Salvatore Zottola acknowledged his family knew jailed Bonanno organized crime boss, Vincent “Vinny Gorgeous” Basciano, but attacked suggestions that his father, known as Sally Daz, was a mobster.
“He wasn’t a wiseguy,” Salvatore Zottola said. “He was the best. He did everything for everybody.”
Sylvester Zottola used to rent jukeboxes and video games to entertainment spots around the city, even the Whitestone Bowling lanes, his oldest son recalled.
Zottola’s youngest son, Anthony, 44, is awaiting the jury’s verdict on a murder conspiracy charge.
Federal prosecutors charge Anthony Zottola, 44, hired a Bloods leader to kill his father and brother so he could take over the family’s $45 million dollar real estate interests.
“My father treated all of us equally,” Salvatore said of his brother and older sister, Debbie, the older brother apparently still puzzled over all that happened between September 2017 and October 2018.
Prosecutors presented evidence at trial, including text messages, surveillance, and GPS exhibits to show a plot more than a year in the making. Repeated attempts to kill Sylvester and Salvatore Zottola failed until the father was ambushed at the McDonald’s on Webster Avenue on Oct. 4, 2018.
Salvatore Zottola was shot five times outside his family’s estate in Locust Point three months before—on July 11, 2018—and described what happened to PIX11 News Monday.
“I was shot in my chest, my head, my hands, and my back,” Salvatore Zottola said.
Zottola said the last shot was at close range and was the one that grazed his head.

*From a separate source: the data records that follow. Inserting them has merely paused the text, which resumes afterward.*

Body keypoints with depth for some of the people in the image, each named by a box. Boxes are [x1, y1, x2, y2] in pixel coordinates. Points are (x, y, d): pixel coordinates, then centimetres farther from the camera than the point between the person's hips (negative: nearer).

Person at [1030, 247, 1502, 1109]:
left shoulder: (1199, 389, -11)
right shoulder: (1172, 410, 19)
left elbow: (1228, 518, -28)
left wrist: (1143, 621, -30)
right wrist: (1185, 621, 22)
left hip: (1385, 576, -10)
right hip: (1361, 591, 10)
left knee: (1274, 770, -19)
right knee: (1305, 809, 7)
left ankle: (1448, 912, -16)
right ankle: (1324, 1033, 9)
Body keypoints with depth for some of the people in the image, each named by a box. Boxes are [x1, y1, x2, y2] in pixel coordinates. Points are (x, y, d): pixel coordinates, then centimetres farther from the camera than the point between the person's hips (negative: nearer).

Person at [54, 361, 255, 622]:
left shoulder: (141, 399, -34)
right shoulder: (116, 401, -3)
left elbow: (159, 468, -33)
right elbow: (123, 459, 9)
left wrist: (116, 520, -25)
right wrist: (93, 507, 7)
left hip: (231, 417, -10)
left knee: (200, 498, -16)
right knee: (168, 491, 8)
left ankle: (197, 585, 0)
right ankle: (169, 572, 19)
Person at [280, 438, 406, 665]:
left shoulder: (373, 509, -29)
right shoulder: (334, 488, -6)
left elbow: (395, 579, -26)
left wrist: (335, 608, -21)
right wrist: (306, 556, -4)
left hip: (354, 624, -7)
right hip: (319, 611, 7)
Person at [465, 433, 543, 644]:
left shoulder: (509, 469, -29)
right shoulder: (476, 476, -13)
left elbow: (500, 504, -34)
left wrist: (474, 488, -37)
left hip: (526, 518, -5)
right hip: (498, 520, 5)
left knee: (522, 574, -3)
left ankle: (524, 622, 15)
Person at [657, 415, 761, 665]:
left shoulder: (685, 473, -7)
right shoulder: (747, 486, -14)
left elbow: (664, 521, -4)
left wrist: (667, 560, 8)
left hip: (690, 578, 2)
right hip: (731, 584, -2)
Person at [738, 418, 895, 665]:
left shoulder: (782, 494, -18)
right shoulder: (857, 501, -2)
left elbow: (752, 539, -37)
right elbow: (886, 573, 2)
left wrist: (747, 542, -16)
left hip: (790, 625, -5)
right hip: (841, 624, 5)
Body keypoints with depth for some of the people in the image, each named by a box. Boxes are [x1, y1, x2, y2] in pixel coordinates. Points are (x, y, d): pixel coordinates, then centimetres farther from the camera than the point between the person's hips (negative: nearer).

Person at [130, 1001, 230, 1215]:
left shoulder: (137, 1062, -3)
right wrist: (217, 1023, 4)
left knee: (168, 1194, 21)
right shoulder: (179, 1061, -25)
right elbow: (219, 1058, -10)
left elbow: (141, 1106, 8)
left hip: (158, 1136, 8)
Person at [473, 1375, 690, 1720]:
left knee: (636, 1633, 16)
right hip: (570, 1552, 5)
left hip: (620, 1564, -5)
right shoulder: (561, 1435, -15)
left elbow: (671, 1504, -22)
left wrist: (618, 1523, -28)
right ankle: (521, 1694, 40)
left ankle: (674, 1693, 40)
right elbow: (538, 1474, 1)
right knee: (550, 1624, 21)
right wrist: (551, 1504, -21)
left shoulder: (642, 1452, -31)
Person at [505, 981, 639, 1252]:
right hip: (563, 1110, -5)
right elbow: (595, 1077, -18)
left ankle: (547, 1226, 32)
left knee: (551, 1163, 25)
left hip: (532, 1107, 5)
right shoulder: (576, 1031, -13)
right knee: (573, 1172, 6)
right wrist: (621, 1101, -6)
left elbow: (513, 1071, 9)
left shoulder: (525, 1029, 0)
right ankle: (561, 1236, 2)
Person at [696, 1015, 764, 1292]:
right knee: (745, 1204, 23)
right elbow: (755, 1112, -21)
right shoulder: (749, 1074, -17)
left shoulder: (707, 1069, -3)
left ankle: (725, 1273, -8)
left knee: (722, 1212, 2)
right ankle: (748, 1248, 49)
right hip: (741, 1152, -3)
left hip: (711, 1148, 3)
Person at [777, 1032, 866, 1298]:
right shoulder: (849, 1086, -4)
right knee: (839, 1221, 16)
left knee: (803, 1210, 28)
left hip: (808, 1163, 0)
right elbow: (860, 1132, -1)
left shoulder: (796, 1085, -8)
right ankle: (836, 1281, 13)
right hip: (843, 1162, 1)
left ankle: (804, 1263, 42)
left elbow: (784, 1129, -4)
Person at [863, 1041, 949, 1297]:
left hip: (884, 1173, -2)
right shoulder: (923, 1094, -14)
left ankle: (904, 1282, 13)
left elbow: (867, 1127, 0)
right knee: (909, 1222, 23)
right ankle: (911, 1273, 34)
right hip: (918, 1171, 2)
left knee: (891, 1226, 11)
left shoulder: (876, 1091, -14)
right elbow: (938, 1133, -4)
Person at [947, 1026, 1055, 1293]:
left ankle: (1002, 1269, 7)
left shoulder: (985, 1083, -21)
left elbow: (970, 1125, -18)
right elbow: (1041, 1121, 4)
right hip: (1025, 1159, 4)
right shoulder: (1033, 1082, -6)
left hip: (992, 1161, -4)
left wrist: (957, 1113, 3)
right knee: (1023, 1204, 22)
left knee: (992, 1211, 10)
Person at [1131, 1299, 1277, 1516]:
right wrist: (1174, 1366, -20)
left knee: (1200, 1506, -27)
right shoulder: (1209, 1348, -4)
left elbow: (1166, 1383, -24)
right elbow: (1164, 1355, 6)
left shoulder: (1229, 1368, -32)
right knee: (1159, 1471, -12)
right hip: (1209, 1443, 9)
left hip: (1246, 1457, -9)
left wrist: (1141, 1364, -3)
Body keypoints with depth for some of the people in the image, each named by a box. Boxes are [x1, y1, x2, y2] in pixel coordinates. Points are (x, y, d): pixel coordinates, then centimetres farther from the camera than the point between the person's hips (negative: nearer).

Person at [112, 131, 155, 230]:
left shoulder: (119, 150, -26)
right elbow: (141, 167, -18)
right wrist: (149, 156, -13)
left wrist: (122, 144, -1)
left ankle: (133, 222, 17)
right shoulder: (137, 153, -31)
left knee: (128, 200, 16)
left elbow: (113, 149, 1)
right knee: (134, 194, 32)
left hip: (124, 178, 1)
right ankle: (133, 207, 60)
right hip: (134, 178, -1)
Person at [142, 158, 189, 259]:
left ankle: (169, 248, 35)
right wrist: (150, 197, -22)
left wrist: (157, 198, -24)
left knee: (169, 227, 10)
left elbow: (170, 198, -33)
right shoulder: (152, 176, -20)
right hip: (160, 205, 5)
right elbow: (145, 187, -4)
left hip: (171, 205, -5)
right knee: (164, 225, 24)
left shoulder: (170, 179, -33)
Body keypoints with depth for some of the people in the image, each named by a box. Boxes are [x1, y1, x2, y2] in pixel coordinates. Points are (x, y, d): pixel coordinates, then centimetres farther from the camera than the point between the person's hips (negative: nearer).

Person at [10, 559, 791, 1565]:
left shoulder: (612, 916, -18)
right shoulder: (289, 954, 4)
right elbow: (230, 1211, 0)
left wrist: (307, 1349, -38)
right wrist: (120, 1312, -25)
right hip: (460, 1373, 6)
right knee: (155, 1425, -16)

“The last shot, it was like a loud ping, and I saw a white light,” Salvatore Zottola recalled. “I was face down. I heard the noise, and after the white light, it went black. And then I woke up to a pool of blood.”
The video of Salvatore Zottola’s shooting showed him trying to elude the bullets by rolling on the street.
Zottola testified against his brother at trial and mentioned to PIX11 News that his father even used to fix the vending machines at the local Bronx police precinct.
“I just want him to be remembered as the good person that he was,” Zottola said. “We used to laugh all the time.”
Zottola’s brother is on trial with the alleged shooter in his dad’s murder, Himen Ross, and Alfred Lopez, the accused getaway driver.
Jury deliberations had to start over Monday morning after one of the original twelve jurors was diagnosed with COVID and an alternate had to step in.